Task objective: Set down the whole listing below exactly. The pictures stay out.

Exercise inputs:

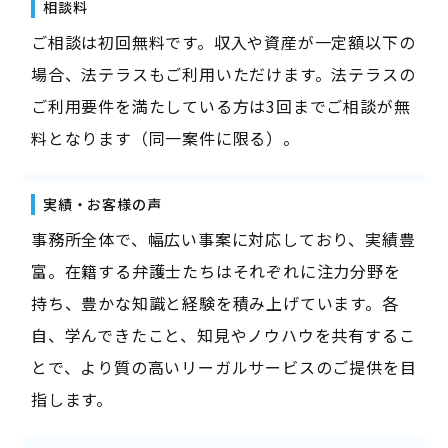
相談料
ご相談は初回無料です。収入や資産が一定額以下の
場合、法テラスもご利用いただけます。法テラスの
ご利用要件を満たしている方は3回までご相談が無
料となります（同一案件に限る）。
実績・お客様の声
事務所全体で、幅広い事案に対応しており、実績豊
富。在籍する弁護士たちはそれぞれに注力分野を
持ち、豊かな知識と経験を積み上げています。各
自、学んできたこと、知見やノウハウを共有するこ
とで、より質の高いリーガルサービスのご提供を目
指します。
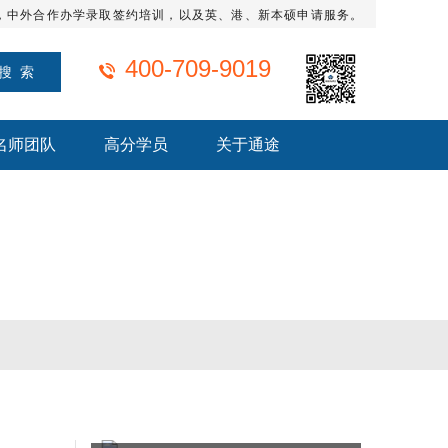
，中外合作办学录取签约培训，以及英、港、新本硕申请服务。
400-709-9019
名师团队
高分学员
关于通途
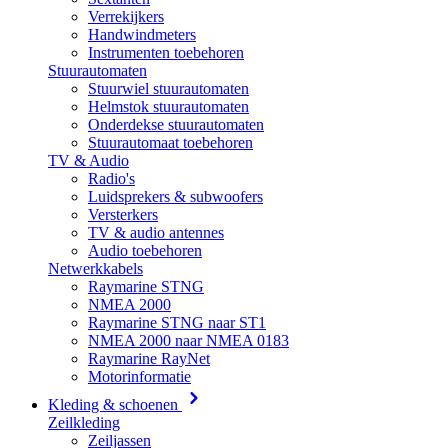
Verrekijkers
Handwindmeters
Instrumenten toebehoren
Stuurautomaten
Stuurwiel stuurautomaten
Helmstok stuurautomaten
Onderdekse stuurautomaten
Stuurautomaat toebehoren
TV & Audio
Radio's
Luidsprekers & subwoofers
Versterkers
TV & audio antennes
Audio toebehoren
Netwerkkabels
Raymarine STNG
NMEA 2000
Raymarine STNG naar ST1
NMEA 2000 naar NMEA 0183
Raymarine RayNet
Motorinformatie
Kleding & schoenen
Zeilkleding
Zeiljassen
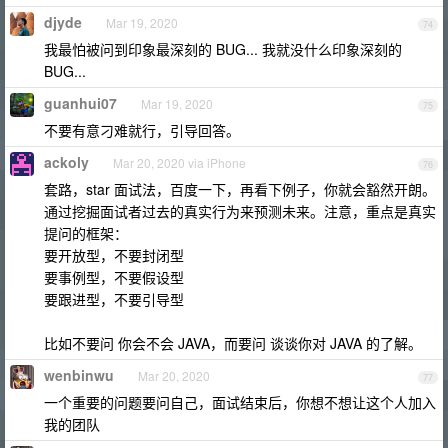
djyde
Mar 19, 2020
74
我最怕被问到印象最深刻的 BUG... 我就没什么印象深刻的
BUG...
guanhui07
Mar 19, 2020
75
不要有意刁难就行，引导回答。
ackoly
Mar 20, 2020 via iPhone
76
套路，star 面试法，百度一下，再看下例子，你就会豁然开朗。
通过挖掘面试者过去的真实行为来预测未来。注意，重点是真实
提问的框架：
要开放型，不要封闭型
要事例型，不要假设型
要跟进型，不要引导型
比如不要问 你会不会 JAVA，而要问 谈谈你对 JAVA 的了解。
wenbinwu
Mar 20, 2020
77
一个重要的问题要问自己，面试结束后，你想不想让这个人加入
我的团队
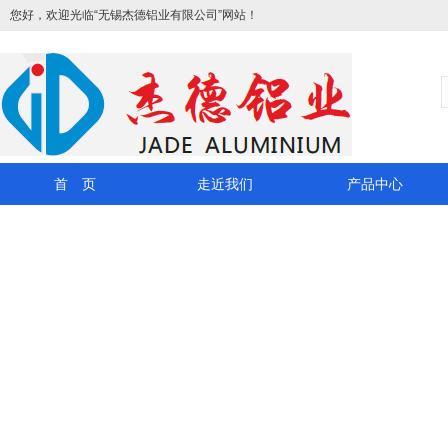
您好，欢迎光临“无锡杰德铝业有限公司”网站！
首 页
走近我们
产品中心
联系我们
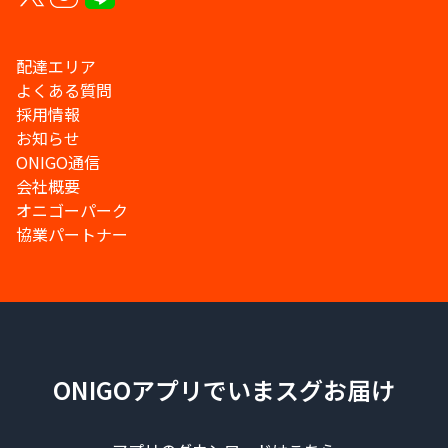
配達エリア
よくある質問
採用情報
お知らせ
ONIGO通信
会社概要
オニゴーパーク
協業パートナー
ONIGOアプリでいまスグお届け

Response to this exercise:
相談料
ご相談は初回無料です。収入や資産が一定額以下の
場合、法テラスもご利用いただけます。法テラスの
ご利用要件を満たしている方は3回までご相談が無
料となります（同一案件に限る）。
実績・お客様の声
事務所全体で、幅広い事案に対応しており、実績豊
富。在籍する弁護士たちはそれぞれに注力分野を
持ち、豊かな知識と経験を積み上げています。各
自、学んできたこと、知見やノウハウを共有するこ
とで、より質の高いリーガルサービスのご提供を目
指します。
，中外合作办学录取签约培训，以及英、港、新本硕申请服务。
400-709-9019
名师团队
高分学员
关于通途
Verrekijkers
Handwindmeters
Instrumenten toebehoren
Stuurautomaten
Stuurwiel stuurautomaten
Helmstok stuurautomaten
Onderdekse stuurautomaten
Stuurautomaat toebehoren
TV & Audio
Radio's
Luidsprekers & subwoofers
Versterkers
TV & audio antennes
Audio toebehoren
Netwerkkabels
Raymarine STNG
NMEA 2000
Raymarine STNG naar ST1
NMEA 2000 naar NMEA 0183
Raymarine RayNet
Motorinformatie
Kleding & schoenen
Zeilkleding
Zeiljassen
djyde
Mar 19, 2020
74
我最怕被问到印象最深刻的 BUG... 我就没什么印象深刻的
BUG...
guanhui07
Mar 19, 2020
75
不要有意刁难就行，引导回答。
ackoly
Mar 20, 2020 via iPhone
76
套路，star 面试法，百度一下，再看下例子，你就会豁然开朗。
通过挖掘面试者过去的真实行为来预测未来。注意，重点是真实
提问的框架：
要开放型，不要封闭型
要事例型，不要假设型
要跟进型，不要引导型
比如不要问 你会不会 JAVA，而要问 谈谈你对 JAVA 的了解。
wenbinwu
Mar 20, 2020
77
一个重要的问题要问自己，面试结束后，你想不想让这个人加入
我的团队
您好，欢迎光临“无锡杰德铝业有限公司”网站！
首 页
走近我们
产品中心
联系我们
配達エリア
よくある質問
採用情報
お知らせ
ONIGO通信
会社概要
オニゴーパーク
協業パートナー
ONIGOアプリでいまスグお届け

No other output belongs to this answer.